- [Given text]
════════════════════
On Wed, Feb 13, 2013 at 12:22 PM, Guillermo Ontañón
<guillermo at midokura.jp>wrote:

> Hi Dan,
>
> Good questions, my comments below...
>
>
> On Wed, Feb 13, 2013 at 6:43 AM, Dan Mihai Dumitriu <dan at midokura.com>wrote:
>
>> Hi Guillermo,
>>
>> I was just about to send a message with a similar proposal, and you just
>> beat me to it! :) This looks great.
>>
>> There are a couple of points I want to raise.
>>
>> - since one of our objectives is to connect a private cloud to an AWS
>> VPC, is it correct that our IPSec VPN will have to run in client mode as
>> well?  Actually, I don't know how this stuff is supposed to work.  Is one
>> side a server and the other a client?  Or is the configuration of such a
>> VPN symmetric?
>>
>
> The configuration is symmetric, there's no server and client. Once set up,
> both IPsec gateways should try to contact the other (UDP port 500).
════════════════════
- [Provided data]
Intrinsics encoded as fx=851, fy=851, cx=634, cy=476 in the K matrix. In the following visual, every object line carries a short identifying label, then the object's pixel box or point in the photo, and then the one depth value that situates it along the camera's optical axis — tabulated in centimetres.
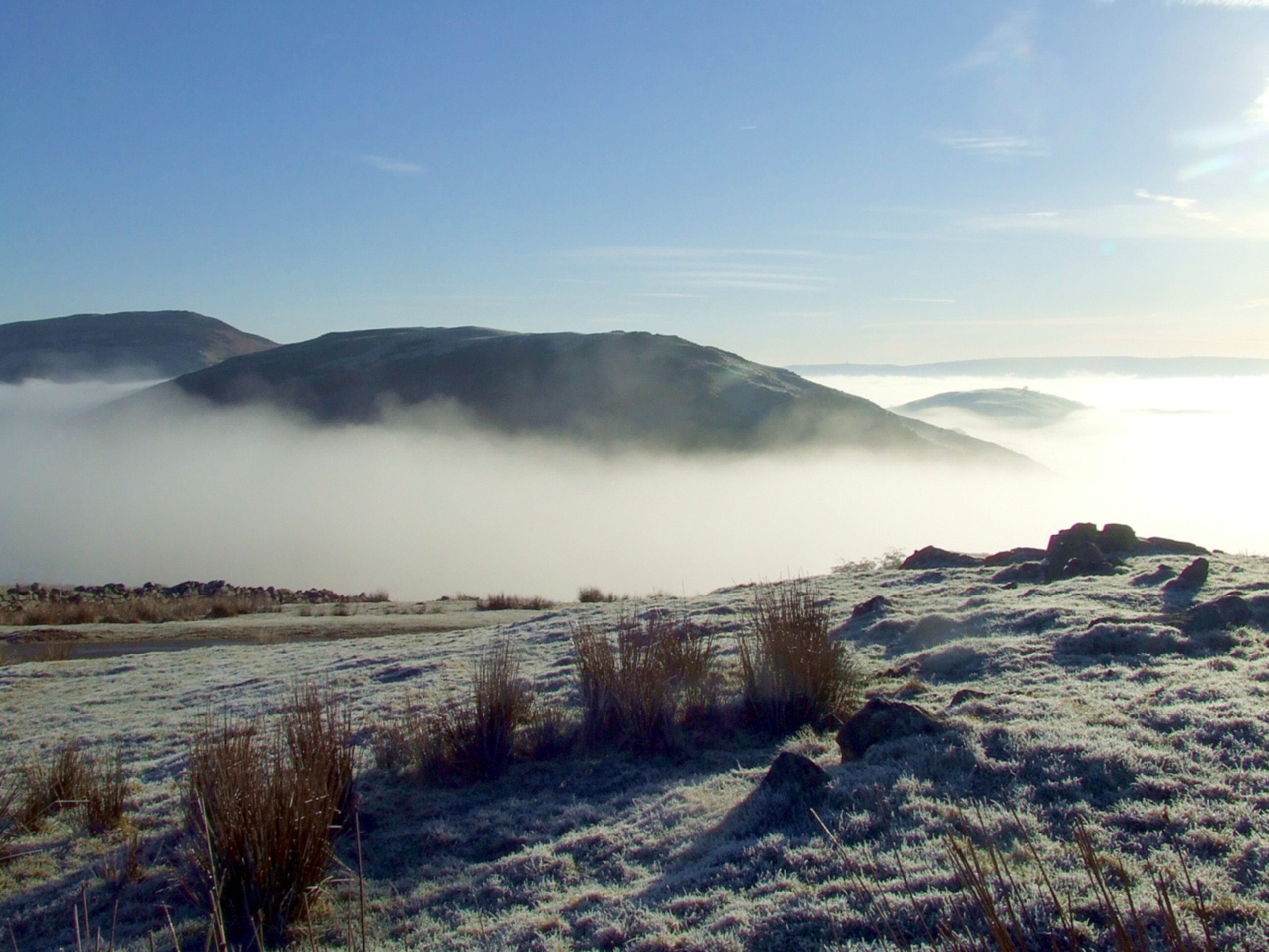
════════════════════
- [Questions]
[A] From the IPsec VPN email, extract everything from "On Wed, Feb 13, 2013 at 12:22" down to "This looks great.".
[B] Extend the IPsec VPN email, picking up after its final line.

- [Responses by task]
[A]
On Wed, Feb 13, 2013 at 12:22 PM, Guillermo Ontañón
<guillermo at midokura.jp>wrote:

> Hi Dan,
>
> Good questions, my comments below...
>
>
> On Wed, Feb 13, 2013 at 6:43 AM, Dan Mihai Dumitriu <dan at midokura.com>wrote:
>
>> Hi Guillermo,
>>
>> I was just about to send a message with a similar proposal, and you just
>> beat me to it! :) This looks great.

[B]
>
>
>> - for managing the IPSec instances, do we want to leverage the VMs of the
>> cloud stack on top of which we're running?  We talked about running them in
>> containers before.  I think I might be coming back around to thinking that
>> VMs are the way to go. :) If the performance is good enough, something
>> which has to be measured.  (CloudStack runs all services in VMs.)
>>
>
> That's the biggest question we have, I was just discussing this with Abel.
> I don't have a final opinion yet, before I do want to do a real test with
> Amazon. Some thoughts:
>
>   * Containers will not be possible if the IPsec SPDB is not per-container
> too. I haven't tried but have been unable to find anyone who has gotten it
> to work.
>   * The downside of using a VM is maintaining the image with updates, etc.
>   * A second downside of the VM is that we'd be redoing some of the work
> in the current BGP feature.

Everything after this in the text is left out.